The next decade-long scientific effort to examine the workings of the human brain has been announced by the White House. The 1990s, known as the Decade of the Brain, was successful in uncovering many insights into dementia, stroke and the use of imaging technologies such as fMRI. But since then, advances in brain imaging, nano-technology and genetics, for example, are making it possible to advance the knowledge of the brain’s 100 billion neurons and how their complex circuits interact. The goal is gain greater insights into perception, actions and, ultimately, consciousness. Here is an unofficial mission statement:
“The function of neural circuits is an emergent property that arises from the coordinated activity of large numbers of neurons. To capture this, we propose launching a large-scale, international public effort, the Brain Research through Advancing Innovative Technologies (BRAIN) initiative, aimed at reconstructing the full record of neural activity across complete neural circuits. This technological challenge could prove to be an invaluable step toward understanding fundamental and pathological brain processes.”
The so-called BRAIN project, or Brain Activity Map project, will include federal agencies, private foundations and teams of neuroscientists and nanoscientists collaborating to build a comprehensive map of brain activity, in hopes of doing for the brain what the Human Genome Project did for genetics.
Scientists hope to develop the technology essential to understanding diseases like Alzheimer’s and Parkinson’s, and to find new therapies for a variety of mental illnesses. A group of leading scientists from such institutions as the Kavli Institute for Brain and Mind at the University of California, the Lawrence Berkeley National Laboratory, the California Institute of Technology and Columbia University, speculate that novel understanding and therapies for diseases such as schizophrenia and autism might eventually be discovered.
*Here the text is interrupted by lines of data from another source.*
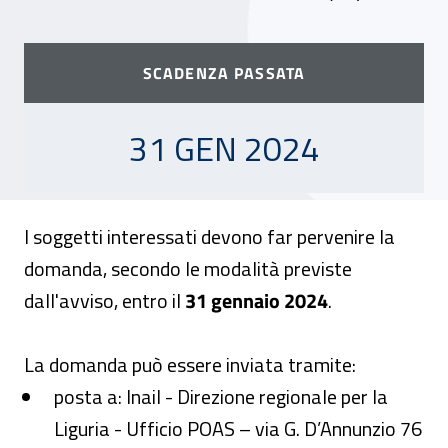
SCADENZA PASSATA
31 GENNAIO 2024
31 GEN 2024
I soggetti interessati devono far pervenire la
domanda, secondo le modalità previste
dall'avviso, entro il
31 gennaio 2024
.
La domanda può essere inviata tramite:
posta a: Inail - Direzione regionale per la
Liguria - Ufficio POAS – via G. D’Annunzio 76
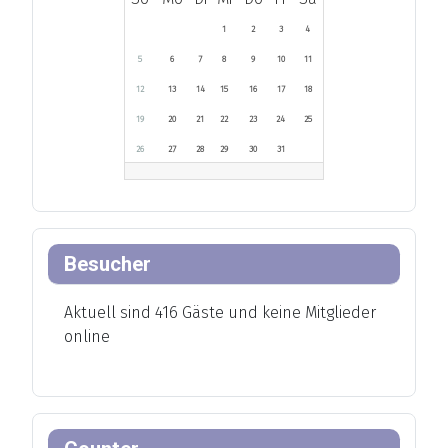
1
2
3
4
5
6
7
8
9
10
11
12
13
14
15
16
17
18
19
20
21
22
23
24
25
26
27
28
29
30
31
Besucher
Aktuell sind 416 Gäste und keine Mitglieder
online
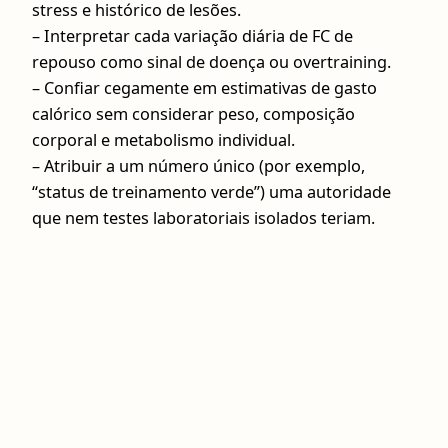
stress e histórico de lesões.
– Interpretar cada variação diária de FC de
repouso como sinal de doença ou overtraining.
– Confiar cegamente em estimativas de gasto
calórico sem considerar peso, composição
corporal e metabolismo individual.
– Atribuir a um número único (por exemplo,
“status de treinamento verde”) uma autoridade
que nem testes laboratoriais isolados teriam.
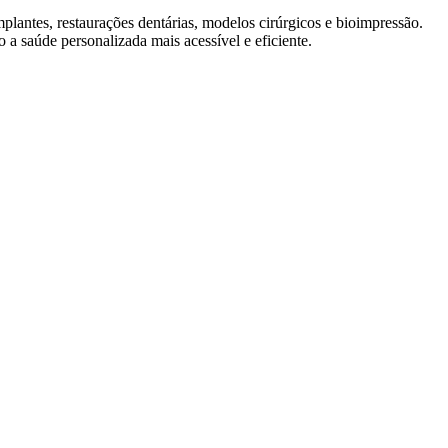
plantes, restaurações dentárias, modelos cirúrgicos e bioimpressão.
 a saúde personalizada mais acessível e eficiente.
Moreover, the project holds the potential of paving the way for advances in artificial intelligence.
Composed of roughly 86 billion neurons and 100 trillion synapses that each electrically “spike” in response to outside stimuli, as well as in vast ensembles based on conscious and unconscious activity, the human brain is so complex that scientists have not yet found a way to record the activity of more than a small number of neurons at once, and in most cases that is done invasively with physical probes.
But a group of nanotechnologists and neuroscientists, including a molecular biologist, a geneticist, a neurologist, a bioethicist, a cognitive roboticist, neuroscientists of various stripes, say they believe that technologies are at hand to make it possible to observe and gain a more complete understanding of the brain, and to do it less intrusively.
In the June issue of the journal Neuron, six leading scientists proposed pursuing a number of new approaches for mapping the brain. One possibility is to build a complete model map of brain activity by creating fleets of molecule-size machines to noninvasively act as sensors to measure and store brain activity at the cellular level. The proposal envisions using breakthrough innovations such as synthetic DNA as a data storage mechanism for the vast amounts of data representing brain activity.
The initiative, costing $3 billion over 10 years, will be organized by the White House Office of Science and Technology Policy and will include governmental organizations as The National Institutes of Health, the Defense Advanced Research Projects Agency and the National Science Foundation as will as private foundations like the Howard Hughes Medical Institute in Chevy Chase, Md., and the Allen Institute for Brain Science in Seattle.
A recent meeting held at the California Institute of Technology, was attended by the three government agencies, including neuroscientists, nanoscientists as well as representatives from Google, Microsoft and Qualcomm.
The project, formally announced in March, 2013 could provide a return on investment to the US economy of many times more than reported for the Human Genome project. According to President Obama in his State of the Union address, “Every dollar we invested to map the human genome returned $140 to our economy — every dollar.”